Union Major General Stephen G. Burbridge was given command over the state of Kentucky in June or July of 1864 and, soon after taking command, issued a standing order (Order No. 59) which called for the execution of four Confederate prisoners for every unarmed Union civilian killed.
On July 11, 1864, a gang of approximately four outlaws (belonging to neither army) rode in to Henderson, Kentucky, and while in the process of robbing him, shot and wounded a prominent citizen, Mr. James E. Rankin. Mr. Rankin died from his wound a few days later and, in retaliation, two recently captured Confederate soldiers were selected for execution by General Burbridge, himself.
One of the prisoners selected by Burbridge for execution was eighteen year old Charles W. Thompson and the other was twenty five year old Peirman Powell. Both men, fully sworn Confederate soldiers under the command of Captain Dick Yates, had been recently cut off from the main body of their command and captured following a battle on July 12th about five miles from Owensboro.
After their selection for execution and being held in various locations, they were taken by Federal troops to Henderson to be shot. While on the steamer transporting him to Henderson, young Thompson had time to write a letter home to his parents.
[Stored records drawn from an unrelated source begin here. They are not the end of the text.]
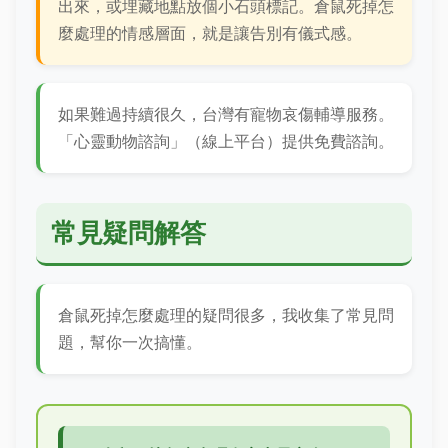
出來，或埋藏地點放個小石頭標記。倉鼠死掉怎
麼處理的情感層面，就是讓告別有儀式感。
如果難過持續很久，台灣有寵物哀傷輔導服務。
「心靈動物諮詢」（線上平台）提供免費諮詢。
常見疑問解答
倉鼠死掉怎麼處理的疑問很多，我收集了常見問
題，幫你一次搞懂。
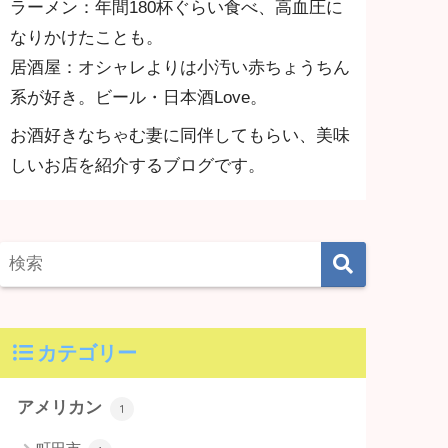
ラーメン：年間180杯ぐらい食べ、高血圧に
なりかけたことも。
居酒屋：オシャレよりは小汚い赤ちょうちん
系が好き。ビール・日本酒Love。
お酒好きなちゃむ妻に同伴してもらい、美味
しいお店を紹介するブログです。
カテゴリー
アメリカン
1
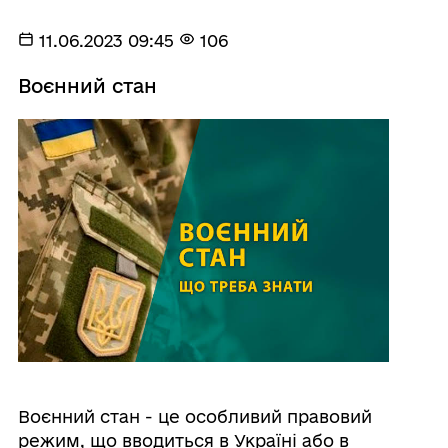
11.06.2023 09:45
106
Воєнний стан
Воєнний стан - це особливий правовий
режим, що вводиться в Україні або в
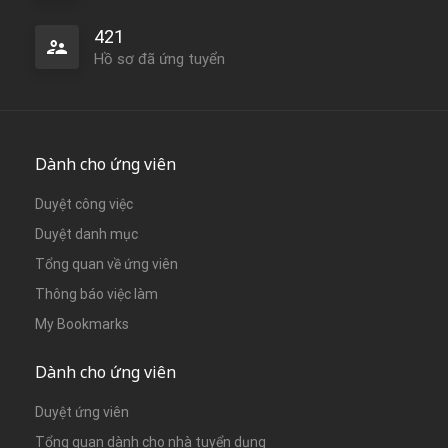
421
Hồ sơ đã ứng tuyển
Dành cho ứng viên
Duyệt công việc
Duyệt danh mục
Tổng quan về ứng viên
Thông báo việc làm
My Bookmarks
Dành cho ứng viên
Duyệt ứng viên
Tổng quan dành cho nhà tuyển dụng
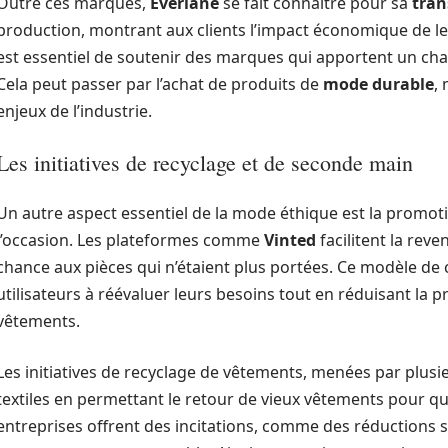
Outre ces marques,
Everlane
se fait connaître pour sa
tran
production, montrant aux clients l’impact économique de leu
est essentiel de soutenir des marques qui apportent un cha
Cela peut passer par l’achat de produits de
mode durable
,
enjeux de l’industrie.
Les initiatives de recyclage et de seconde main
Un autre aspect essentiel de la mode éthique est la promot
l’occasion. Les plateformes comme
Vinted
facilitent la rev
chance aux pièces qui n’étaient plus portées. Ce modèle de
utilisateurs à réévaluer leurs besoins tout en réduisant la 
vêtements.
Les initiatives de recyclage de vêtements, menées par plusi
textiles en permettant le retour de vieux vêtements pour qu’
entreprises offrent des incitations, comme des réductions 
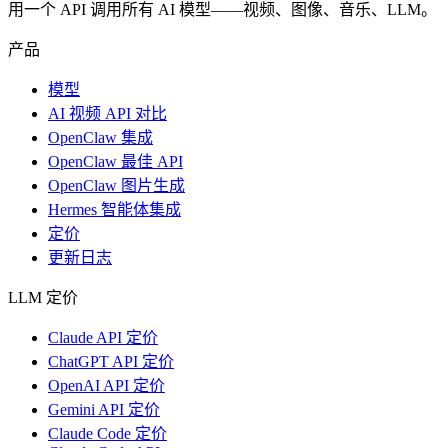
用一个 API 调用所有 AI 模型——视频、图像、音乐、LLM。
产品
模型
AI 视频 API 对比
OpenClaw 集成
OpenClaw 最佳 API
OpenClaw 图片生成
Hermes 智能体集成
定价
更新日志
LLM 定价
Claude API 定价
ChatGPT API 定价
OpenAI API 定价
Gemini API 定价
Claude Code 定价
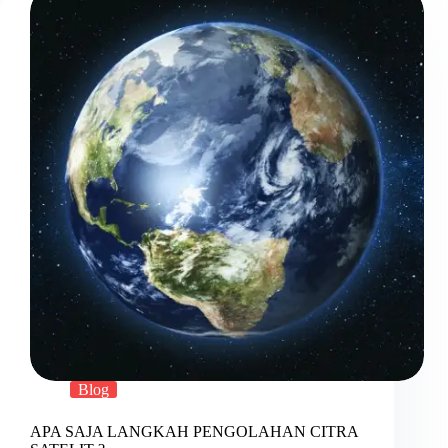
Blog
APA SAJA LANGKAH PENGOLAHAN CITRA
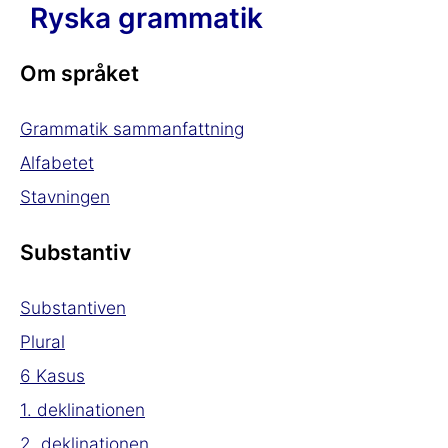
Ryska grammatik
Om språket
Grammatik sammanfattning
Alfabetet
Stavningen
Substantiv
Substantiven
Plural
6 Kasus
1. deklinationen
2. deklinationen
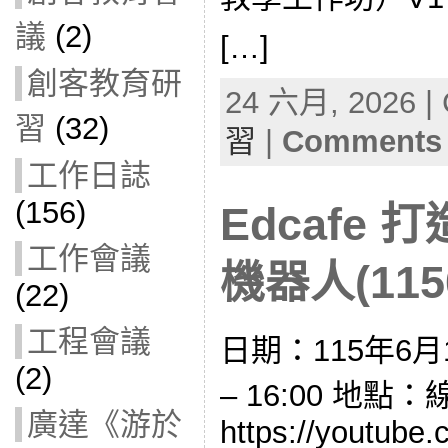
議
(2)
[…]
創客教育研
24 六月, 2026 | 
習
(32)
習
|
Comments 
工作日誌
(156)
Edcafe 
工作會議
機器人(1150
(22)
工程會議
日期：115年6月1
(2)
– 16:00 地點
廣達《游於
https://youtube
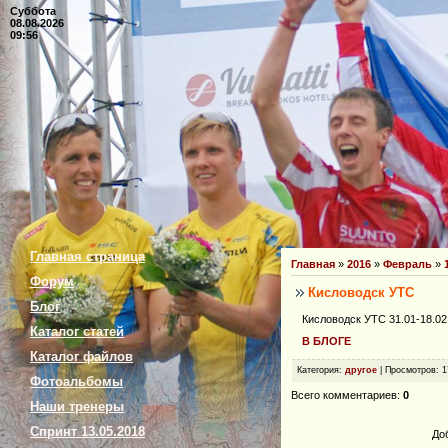
Суббота
08.08.2026
09:56
Главная страница
Главная
»
2016
»
Февраль
»
Форум
Кисловодск УТС
Блог
Кисловодск УТС 31.01-18.02
Каталог статей
В БЛОГЕ
Каталог файлов
Категория
:
другое
|
Просмотров
: 
Фотоальбомы
Всего комментариев
:
0
Наши тренеры
Спринт 13.05.2018
До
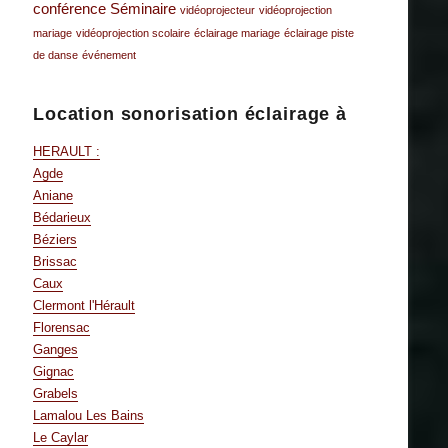
conférence
Séminaire
vidéoprojecteur
vidéoprojection
mariage
vidéoprojection scolaire
éclairage mariage
éclairage piste
de danse
événement
Location sonorisation éclairage à
HERAULT :
Agde
Aniane
Bédarieux
Béziers
Brissac
Caux
Clermont l'Hérault
Florensac
Ganges
Gignac
Grabels
Lamalou Les Bains
Le Caylar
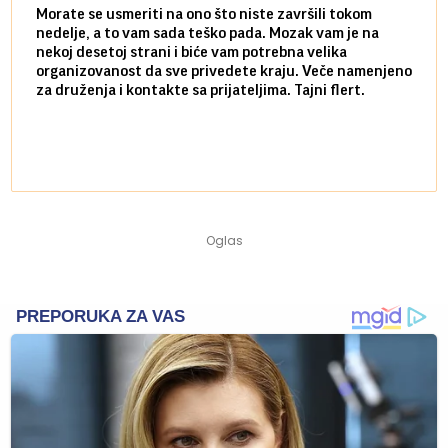
Morate se usmeriti na ono što niste završili tokom
Sve n
nedelje, a to vam sada teško pada. Mozak vam je na
potpu
nekoj desetoj strani i biće vam potrebna velika
stvar
organizovanost da sve privedete kraju. Veče namenjeno
tempo
za druženja i kontakte sa prijateljima. Tajni flert.
najbl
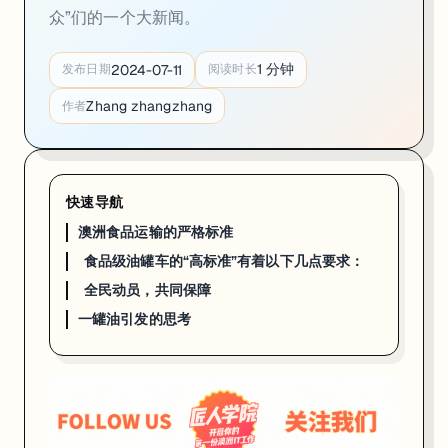
众”们的一个大新闻。
最近，中国国内爆出了一个震惊全国的消息：工业油罐车和食用油罐车
1
分钟
2024-07-11
发布日期
阅读时长
澳大利亚在食品安全标准方面制定了严格的法规，但现实中仍然存在
监
Zhang zhangzhang
作者
当然，澳大利亚食品标准局也是出了名的严格，在这件事情上，他们又
快速导航
澳洲食品运输的严格标准
食品级油罐车的“高标准”有着以下几点要求：
全民动员，共同保障
一罐油引发的思考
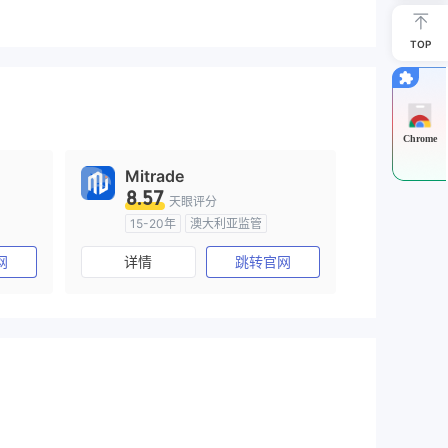
TOP
Chrome
Mitrade
8.57
天眼评分
15-20年
澳大利亚监管
)
全牌照 (MM)
自研
网
详情
跳转官网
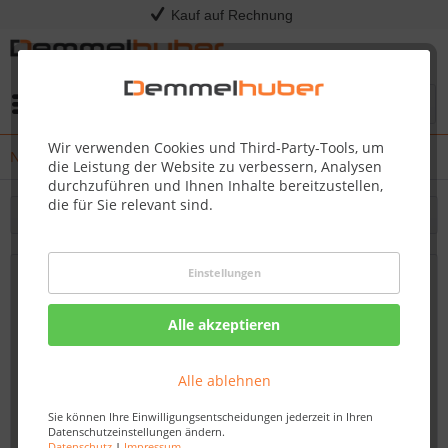
Kauf auf Rechnung
Menü
Wir verwenden Cookies und Third-Party-Tools, um
News
die Leistung der Website zu verbessern, Analysen
durchzuführen und Ihnen Inhalte bereitzustellen,
die für Sie relevant sind.
Filtern
Einstellungen
Neue 130 m² Dachterrasse aus Holz
Von: Nadine Wagner
02.11.18 10:00
Alle akzeptieren
Alle ablehnen
Sie können Ihre Einwilligungsentscheidungen jederzeit in Ihren
Datenschutzeinstellungen ändern.
Datenschutz
|
Impressum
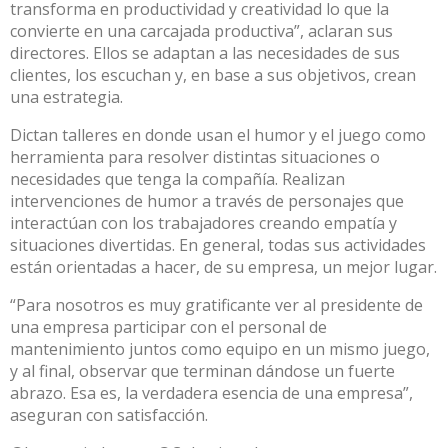
transforma en productividad y creatividad lo que la
convierte en una carcajada productiva”, aclaran sus
directores. Ellos se adaptan a las necesidades de sus
clientes, los escuchan y, en base a sus objetivos, crean
una estrategia.
Dictan talleres en donde usan el humor y el juego como
herramienta para resolver distintas situaciones o
necesidades que tenga la compañía. Realizan
intervenciones de humor a través de personajes que
interactúan con los trabajadores creando empatía y
situaciones divertidas. En general, todas sus actividades
están orientadas a hacer, de su empresa, un mejor lugar.
“Para nosotros es muy gratificante ver al presidente de
una empresa participar con el personal de
mantenimiento juntos como equipo en un mismo juego,
y al final, observar que terminan dándose un fuerte
abrazo. Esa es, la verdadera esencia de una empresa”,
aseguran con satisfacción.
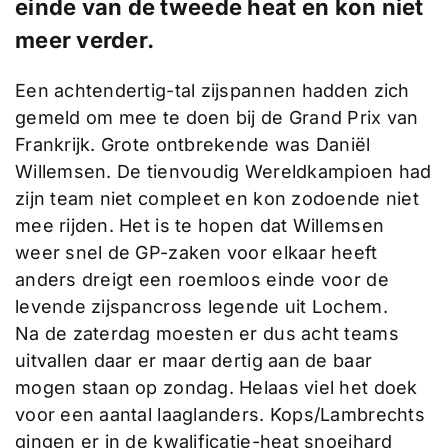
einde van de tweede heat en kon niet
meer verder.
Een achtendertig-tal zijspannen hadden zich
gemeld om mee te doen bij de Grand Prix van
Frankrijk. Grote ontbrekende was Daniël
Willemsen. De tienvoudig Wereldkampioen had
zijn team niet compleet en kon zodoende niet
mee rijden. Het is te hopen dat Willemsen
weer snel de GP-zaken voor elkaar heeft
anders dreigt een roemloos einde voor de
levende zijspancross legende uit Lochem.
Na de zaterdag moesten er dus acht teams
uitvallen daar er maar dertig aan de baar
mogen staan op zondag. Helaas viel het doek
voor een aantal laaglanders. Kops/Lambrechts
gingen er in de kwalificatie-heat snoeihard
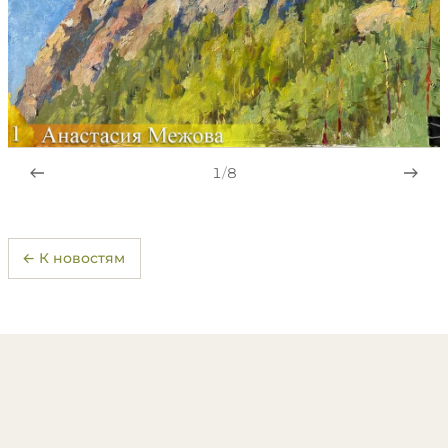
1
/
8
← К новостям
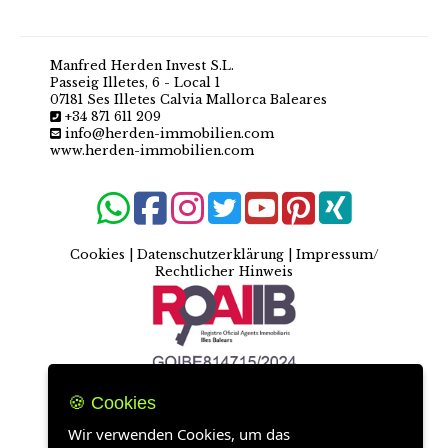
Manfred Herden Invest S.L.
Passeig Illetes, 6 - Local 1
07181 Ses Illetes Calvia Mallorca Baleares
+34 871 611 209
info@herden-immobilien.com
www.herden-immobilien.com
Cookies
|
Datenschutzerklärung
|
Impressum/
Rechtlicher Hinweis
🍪 Cookies
Wir verwenden Cookies, um das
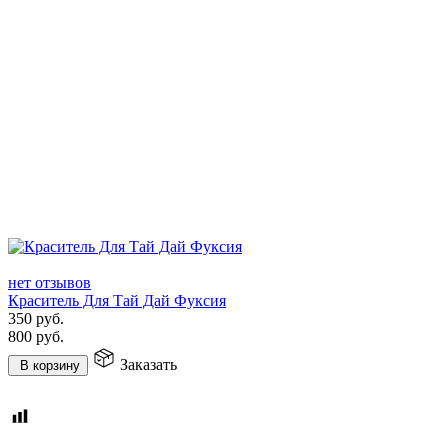
нет отзывов
Краситель Для Тай Дай Фуксия
350
руб.
800
руб.
Заказать
В корзину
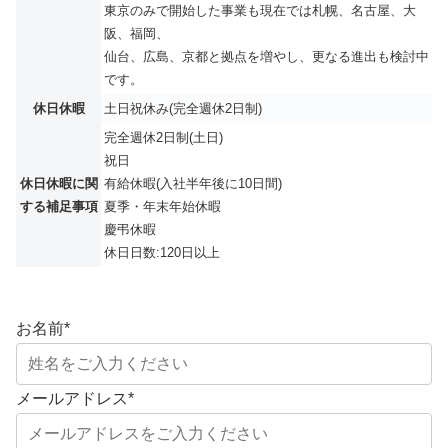
東京のみで開始した事業も現在では札幌、名古屋、大
阪、福岡、
仙台、広島、京都と拠点を増やし、更なる進出も検討中
です。
休日休暇
土日祝休み(完全週休2日制)
完全週休2日制(土日)
祝日
休日休暇に関
有給休暇(入社半年後に10日間)
する補足事項
夏季・年末年始休暇
慶弔休暇
休日日数:120日以上
お名前
*
メールアドレス
*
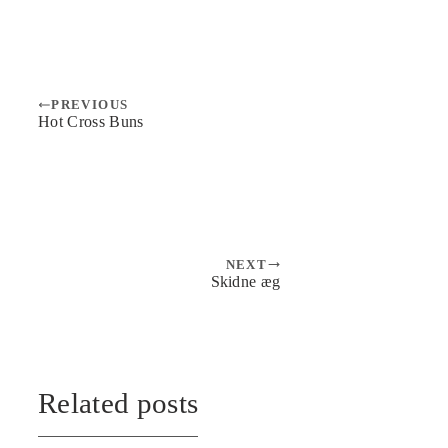
PREVIOUS
Hot Cross Buns
NEXT
Skidne æg
Related posts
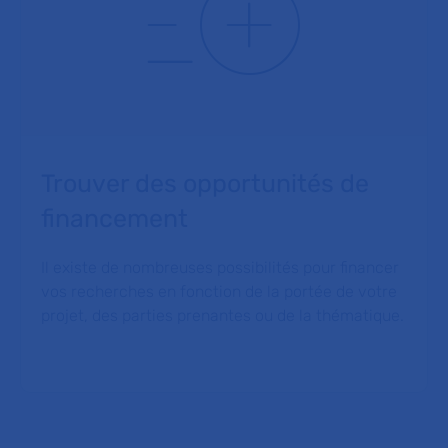
Trouver des opportunités de
financement
Il existe de nombreuses possibilités pour financer
vos recherches en fonction de la portée de votre
projet, des parties prenantes ou de la thématique.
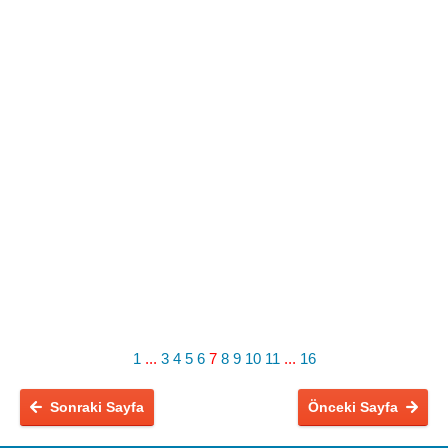
1
...
3
4
5
6
7
8
9
10
11
...
16
Sonraki Sayfa
Önceki Sayfa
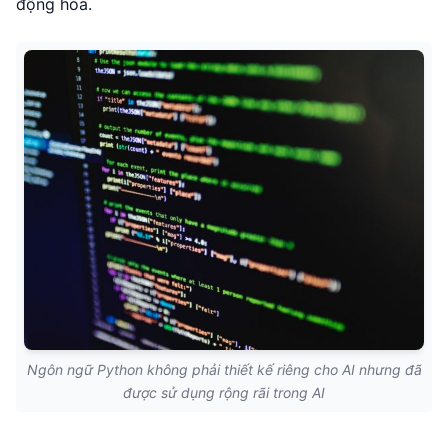
động hóa.
Ngôn ngữ Python không phải thiết kế riêng cho AI nhưng đã
được sử dụng rộng rãi trong AI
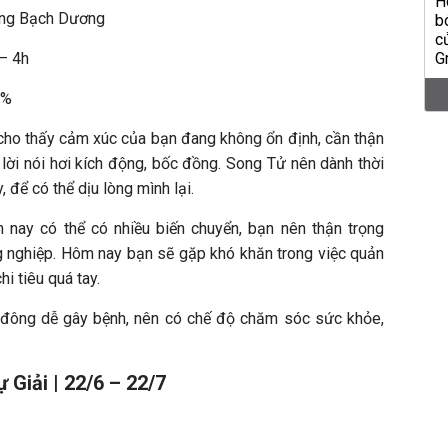
ung Bạch Dương
 – 4h
3%
ho thấy cảm xúc của bạn đang không ổn định, cần thận
 lời nói hơi kích động, bốc đồng. Song Tử nên dành thời
 để có thể dịu lòng mình lại.
nay có thể có nhiều biến chuyển, bạn nên thận trọng
ng nghiệp. Hôm nay bạn sẽ gặp khó khăn trong việc quản
hi tiêu quá tay.
a đông dễ gây bệnh, nên có chế độ chăm sóc sức khỏe,
 Giải | 22/6 – 22/7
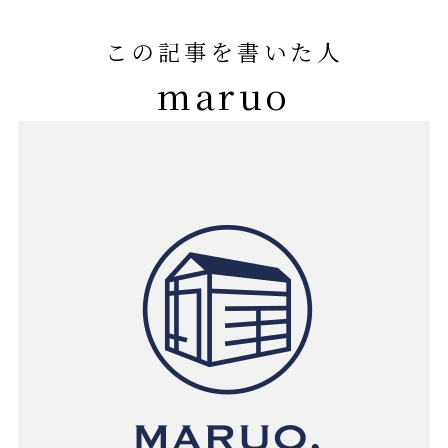
この記事を書いた人
maruo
Steamer Palestine, July 20, 1864
Dear Father and Mother:
I am on my road to be shot. Bear it patiently. Take care of yourself, dear father, and do not work too hard. Bear everything patiently. Take care of mother as long as you can and do not let her overpower her constitution. Ever since the officers told me I was to be shot I have been praying and fasting, that I might see you all once more in this world.
Good-by and farewell. We part forever.
An attempt was made on July 21 by the 16th Kentucky Cavalry, under Colonel Lee A. Sypert, to rescue the two captured Confederate soldiers using a bluff to draw away Union forces. The defenders held on until Union gunboats arrived, forcing Sypert to withdraw and abandon his effort.
The next day, the murder of two Confederate soldiers, as ordered by Union General Burbridge who had selected them, took place. The events were recorded and later published by Henderson resident, Edmund L. Starling, in a written record of the city’s history.
“In a short time an officer conveyed some work from the main force on the bank, when the sergeant in charge of the prisoners immediately formed six of his men into a hollow square, and Powell and Thompson, their hands still bound, were again marched up the bank to where the balance of the force stood. It was now obvious that a speedy death awaited the two young prisoners.
“Two platoons of detailed men stood apart in the street, with fixed bayonets and loaded muskets, facing a fence which skirted the payment, not over fifteen paces distant. Two chairs about a yard apart stood against the fence, and the prisoners being conducted to these seats, their arms were securely pinioned to the boards of the fence.
“Powell still was firm and undismayed, but Thompson bewailed his hard fate.
“Their eyes were bandaged with handkerchiefs. The word was given for one platoon to fire on Powell – twelve men discharged a rattling volley full upon him, ten balls striking – one in the right eye, one near the heart, three nearly together in the right shoulder, another in his right breast, and four balls entered his pelvis. Groans of anguish echoed to the report of the muskets.
“The other squad were then ordered to aim for Thompson, and again the deadly bullets went whistling on their work of slaughter. Four balls riddled Thompson – one striking the right eye, the rest entering his body.
“There hung, suspended to the fence by ropes, the lifeless bodies of two young men who, but a few moments previous, were in the full vigor of manhood and health.”
Starling added to his narrative …
“Our citizens universally, so far as we have been able to learn, strenuously opposed this execution in our midst of men who had not participated in any outrage in our city.”
Fifty years later on November 14, 1914, at the dedication of the monument commissioned by the United Daughters of the Confederacy, pictured at the top of this page, Mr. W. T. Ellis spoke to the crowd that had gathered to pay tribute to these fallen soldiers. He spoke at length of their misery and fate in such a way that … even after the passage of fifty years … time could not soften his words or cool his burning anger.
“But now, after the lapse of fifty years, we come together here in this silent place solemnly to affirm that the lives of these two young men were not only ruthlessly and illegally taken, but that they were murdered in cold blood, heartlessly and cruelly.
“This doubtless sounds almost incredible to those who are not familiar with the facts.
“I fancy that those of our fellow citizens here who have arrived at the years of responsibility since these young men sacrificed their lives for a cause they believed to be just are asking themselves how such wanton brutality could ever have occurred in a country which our forefathers by their blood had made free.”
After these many years we still ask ourselves the same question posed by Mr. Ellis.